Three years ago, Easy2 Technologies was known as Easy2.com.
Founded by John Bukovnik as an Internet business-to-consumer site, the venture was geared toward providing to consumers Flash-based multimedia presentations that illustrated everything from how to install a ceiling fan to how to correctly perform a golf swing.
“The concept we came up with was a family of Web sites all under the umbrella name of Easy2,” says Bukovnik in his company’s small office near the campus of Case Western Reserve University.
The overhead lights are off to reduce the eye strain that comes from staring at a computer monitor for long hours, and the view through the fourth floor window reveals a nasty late spring storm that’s dumping snow on Cleveland at a rapid pace.
“We had about 100 different Easy2 domains,” he says. “The Easy2 site would have been the main portal, with each of the niche sites being a community-type site where we would offer the most impactful multimedia instruction available on the Web.”
The revenue streams were supposed to come from advertising and sponsorship of content.
“We put together a business plan and received funding a little over two years ago to pursue this business plan and set out doing our first site, which was the home improvement module in January of 2000,” Bukovnik recalls. “We built up a library of almost 100 home improvement tutorials covering everything from hanging drywall to installing a ceiling fan.”

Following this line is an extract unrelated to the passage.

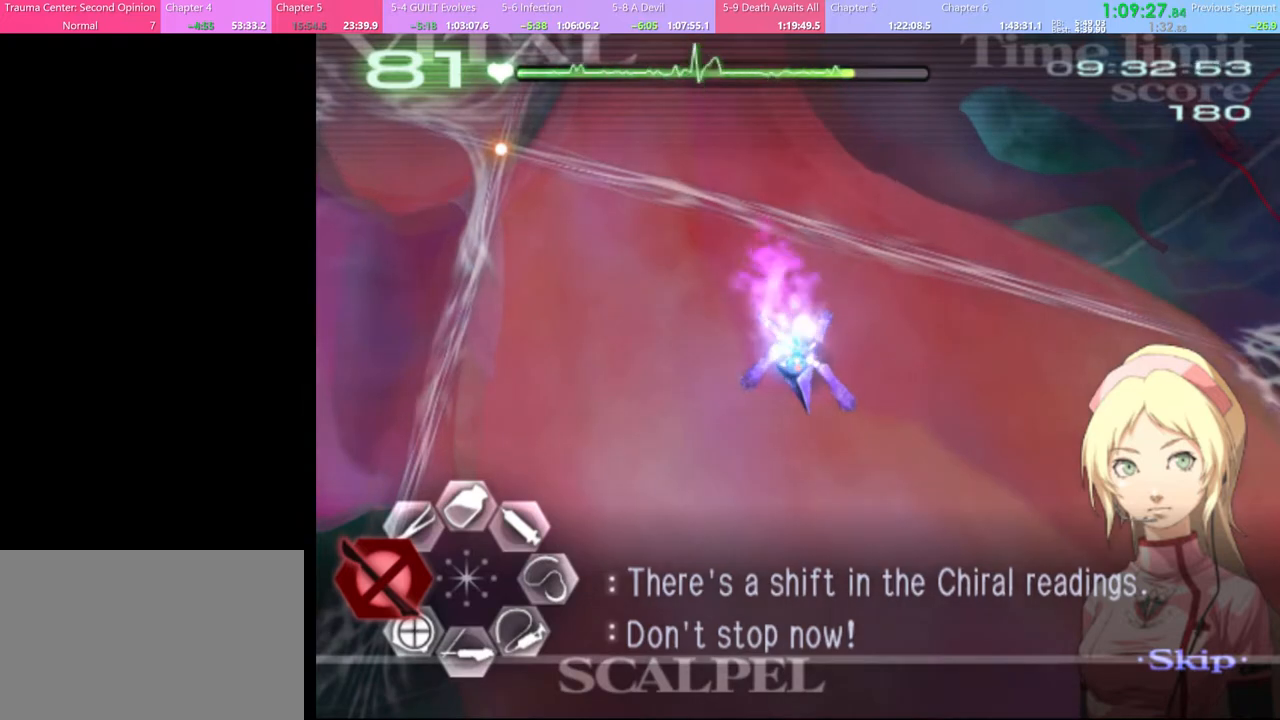
{"keys": [], "mouse": ["left"], "events": []}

The content was well on its way, but the once-sunny Internet skies had started to cloud. By March 2000, the storm arrived in full fury.
“In the spring of 2000, the Internet bubble started to burst in a number of respects,” says Bukovnik. “The marketplace was too full of sites that needed advertising and sponsorship revenues to survive. The venture capital dollars for business models pursuing a B2C strategy began to dry up.”
It was a story seen across the fledgling industry.
“The primary roadblocks were we couldn’t get our revenue streams to materialize,” he says. “Without the VC dollars, we couldn’t devote nearly enough marketing dollars to get people to the site. So we had a library of 100 home improvement tutorials, minimal traffic coming to our Web site, and a VC market that wanted nothing to do with B2C companies that were primarily requiring ad revenues and sponsorships to survive.”
Things appeared bleak.
Bukovnik had quit his job as director of interactive media for a major advertising agency. He spent seven months of full-time work researching and developing the concept. He went through a rigorous six-week process of presentations and interviews to land his initial funding from Capital One Partners.
And now, just as he was getting started, the entire market was crumbling around him. Internet companies were failing at an alarming rate. Investors panicked and fled the market.
“I knew there was an opportunity here, and I was very passionate about it,” he says. “The Internet bust was extremely frustrating. I still felt users wanted the information and that there was a market need for it, but a business couldn’t survive on ad revenues.”
Easy2 was on the verge of being consumed by the storm.
“It wasn’t just me anymore,” says Bukovnik. “I had employees, advisers and investors. We had to be intelligent and logical and work quickly because the original investment money was dwindling and we needed to generate revenue.”
The situation was a difficult one for any business owner who put in the sweat equity to get a venture off the ground and didn’t want to see it simply fall apart.
“My original baby needed (to be ) overhauled,” he recalls. “My primary goal was to create a successful business, and the original concept didn’t work. The questions you ask yourself at that point are, ‘What do I do?’ and ‘What do I have to change?'”
The answer was evident in the firm’s sales efforts. Many companies that turned down advertising deals on the Easy2 site had indicated they would be interested in licensing the content for their own sites.
“We fought that urge for a little while because we wanted to stick to our dream of business-to-consumer content,” says Bukovnik. “But by mid-summer of 2000, we were at the point that we had to change something and had to change it dramatically if we wanted to survive.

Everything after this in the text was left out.